*Work instruction:*
Go over the listing below line by line, and return each one holding the string "Семена".

◇ ◇ ◇ ◇

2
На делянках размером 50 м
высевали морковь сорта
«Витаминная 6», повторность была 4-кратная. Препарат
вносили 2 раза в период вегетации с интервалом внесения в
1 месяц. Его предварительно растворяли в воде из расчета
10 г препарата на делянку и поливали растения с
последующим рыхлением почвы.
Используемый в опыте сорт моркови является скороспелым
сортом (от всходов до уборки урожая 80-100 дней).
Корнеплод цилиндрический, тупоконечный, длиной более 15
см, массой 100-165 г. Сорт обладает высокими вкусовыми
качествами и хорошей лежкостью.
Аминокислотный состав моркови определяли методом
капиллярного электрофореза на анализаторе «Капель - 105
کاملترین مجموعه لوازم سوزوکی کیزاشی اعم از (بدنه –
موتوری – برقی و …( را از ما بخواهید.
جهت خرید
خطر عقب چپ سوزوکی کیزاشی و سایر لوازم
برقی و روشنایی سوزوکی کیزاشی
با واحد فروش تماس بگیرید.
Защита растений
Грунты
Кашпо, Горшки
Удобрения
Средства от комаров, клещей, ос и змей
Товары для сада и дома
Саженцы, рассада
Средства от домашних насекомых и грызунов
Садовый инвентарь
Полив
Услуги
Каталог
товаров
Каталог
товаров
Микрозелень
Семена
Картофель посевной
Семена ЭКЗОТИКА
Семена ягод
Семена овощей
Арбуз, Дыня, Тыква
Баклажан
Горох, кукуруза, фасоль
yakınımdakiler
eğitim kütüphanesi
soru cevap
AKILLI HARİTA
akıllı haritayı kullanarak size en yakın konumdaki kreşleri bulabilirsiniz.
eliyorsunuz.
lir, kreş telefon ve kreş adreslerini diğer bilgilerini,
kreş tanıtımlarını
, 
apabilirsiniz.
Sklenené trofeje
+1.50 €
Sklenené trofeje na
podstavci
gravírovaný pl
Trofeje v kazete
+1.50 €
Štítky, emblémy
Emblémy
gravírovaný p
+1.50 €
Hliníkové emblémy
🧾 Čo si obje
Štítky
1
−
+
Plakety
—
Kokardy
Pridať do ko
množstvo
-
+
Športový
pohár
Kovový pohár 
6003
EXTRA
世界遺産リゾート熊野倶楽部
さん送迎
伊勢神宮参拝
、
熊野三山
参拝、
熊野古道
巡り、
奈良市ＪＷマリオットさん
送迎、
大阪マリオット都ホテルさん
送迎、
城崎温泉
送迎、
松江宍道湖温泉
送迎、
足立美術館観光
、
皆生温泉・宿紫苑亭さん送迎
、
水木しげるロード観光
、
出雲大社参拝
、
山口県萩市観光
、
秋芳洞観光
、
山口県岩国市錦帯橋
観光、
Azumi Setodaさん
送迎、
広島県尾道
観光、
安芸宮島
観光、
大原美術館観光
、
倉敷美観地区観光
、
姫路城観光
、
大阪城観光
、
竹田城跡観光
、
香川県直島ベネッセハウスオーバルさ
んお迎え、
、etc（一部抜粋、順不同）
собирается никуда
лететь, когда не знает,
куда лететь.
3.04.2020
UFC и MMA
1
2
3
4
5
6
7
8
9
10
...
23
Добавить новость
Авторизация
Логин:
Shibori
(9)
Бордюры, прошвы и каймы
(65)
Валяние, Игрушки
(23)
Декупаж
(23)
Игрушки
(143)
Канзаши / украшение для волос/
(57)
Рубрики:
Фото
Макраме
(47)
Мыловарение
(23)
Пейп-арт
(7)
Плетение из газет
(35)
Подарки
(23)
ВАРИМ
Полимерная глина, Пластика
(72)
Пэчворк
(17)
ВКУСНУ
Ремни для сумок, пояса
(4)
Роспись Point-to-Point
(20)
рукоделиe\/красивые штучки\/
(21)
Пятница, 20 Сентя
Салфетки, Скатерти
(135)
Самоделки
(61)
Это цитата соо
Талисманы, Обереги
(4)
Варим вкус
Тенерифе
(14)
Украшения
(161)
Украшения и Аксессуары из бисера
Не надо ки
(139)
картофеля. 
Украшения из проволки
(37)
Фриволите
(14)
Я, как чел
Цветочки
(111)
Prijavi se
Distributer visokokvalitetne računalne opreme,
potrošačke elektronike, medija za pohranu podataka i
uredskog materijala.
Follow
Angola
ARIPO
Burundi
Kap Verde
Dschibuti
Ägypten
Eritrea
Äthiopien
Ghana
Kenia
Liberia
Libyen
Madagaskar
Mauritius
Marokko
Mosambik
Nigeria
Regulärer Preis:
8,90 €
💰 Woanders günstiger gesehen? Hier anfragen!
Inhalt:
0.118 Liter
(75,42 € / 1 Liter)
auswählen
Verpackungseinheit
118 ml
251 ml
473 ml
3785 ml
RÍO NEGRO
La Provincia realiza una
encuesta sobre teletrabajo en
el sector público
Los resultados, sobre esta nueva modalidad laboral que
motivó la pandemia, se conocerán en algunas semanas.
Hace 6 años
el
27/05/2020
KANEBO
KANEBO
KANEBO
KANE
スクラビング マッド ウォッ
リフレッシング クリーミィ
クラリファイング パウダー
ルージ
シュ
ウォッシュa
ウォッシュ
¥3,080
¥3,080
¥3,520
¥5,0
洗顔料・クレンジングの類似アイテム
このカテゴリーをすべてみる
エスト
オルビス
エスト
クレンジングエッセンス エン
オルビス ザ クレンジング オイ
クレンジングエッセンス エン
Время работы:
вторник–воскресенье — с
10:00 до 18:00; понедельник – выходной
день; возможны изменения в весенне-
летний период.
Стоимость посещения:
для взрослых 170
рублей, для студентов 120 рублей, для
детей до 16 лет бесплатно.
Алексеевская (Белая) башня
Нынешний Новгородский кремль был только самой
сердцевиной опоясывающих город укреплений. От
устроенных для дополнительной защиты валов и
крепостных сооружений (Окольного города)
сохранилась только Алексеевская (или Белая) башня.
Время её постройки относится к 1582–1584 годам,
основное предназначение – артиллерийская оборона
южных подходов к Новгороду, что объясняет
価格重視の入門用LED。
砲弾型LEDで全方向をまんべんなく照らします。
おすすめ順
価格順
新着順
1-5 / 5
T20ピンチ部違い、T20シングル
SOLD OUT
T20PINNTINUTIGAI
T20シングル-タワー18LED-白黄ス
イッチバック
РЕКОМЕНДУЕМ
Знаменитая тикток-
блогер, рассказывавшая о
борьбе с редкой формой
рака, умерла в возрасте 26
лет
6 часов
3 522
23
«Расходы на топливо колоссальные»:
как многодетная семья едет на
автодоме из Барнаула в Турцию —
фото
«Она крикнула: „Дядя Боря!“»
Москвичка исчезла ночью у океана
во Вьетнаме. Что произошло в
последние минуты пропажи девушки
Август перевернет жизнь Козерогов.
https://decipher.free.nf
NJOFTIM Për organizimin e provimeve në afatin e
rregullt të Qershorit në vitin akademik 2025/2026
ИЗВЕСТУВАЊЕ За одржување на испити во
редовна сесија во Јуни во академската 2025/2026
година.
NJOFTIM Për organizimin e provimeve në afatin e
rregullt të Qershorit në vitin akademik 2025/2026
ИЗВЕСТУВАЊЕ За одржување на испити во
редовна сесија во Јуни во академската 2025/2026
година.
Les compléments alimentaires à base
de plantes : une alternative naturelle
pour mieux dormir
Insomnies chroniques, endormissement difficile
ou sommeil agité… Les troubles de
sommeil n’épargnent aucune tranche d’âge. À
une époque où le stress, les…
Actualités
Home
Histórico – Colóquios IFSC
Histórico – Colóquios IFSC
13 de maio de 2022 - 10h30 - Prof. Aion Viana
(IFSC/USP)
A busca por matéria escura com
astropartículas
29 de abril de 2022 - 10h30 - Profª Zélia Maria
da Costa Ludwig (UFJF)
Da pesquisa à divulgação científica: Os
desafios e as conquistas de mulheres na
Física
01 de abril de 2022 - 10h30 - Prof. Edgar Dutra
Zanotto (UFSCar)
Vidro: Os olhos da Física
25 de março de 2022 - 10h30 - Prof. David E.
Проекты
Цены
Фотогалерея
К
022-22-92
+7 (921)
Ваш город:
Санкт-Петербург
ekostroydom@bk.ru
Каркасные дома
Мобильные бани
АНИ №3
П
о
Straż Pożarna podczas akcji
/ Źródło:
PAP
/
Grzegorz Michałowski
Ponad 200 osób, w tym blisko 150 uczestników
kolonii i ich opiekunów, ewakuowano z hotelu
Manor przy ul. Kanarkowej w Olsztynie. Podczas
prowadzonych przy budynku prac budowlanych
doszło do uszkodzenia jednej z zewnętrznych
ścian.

◇ ◇ ◇ ◇

*Answer to the exercise:*
Семена
Семена ЭКЗОТИКА
Семена ягод
Семена овощей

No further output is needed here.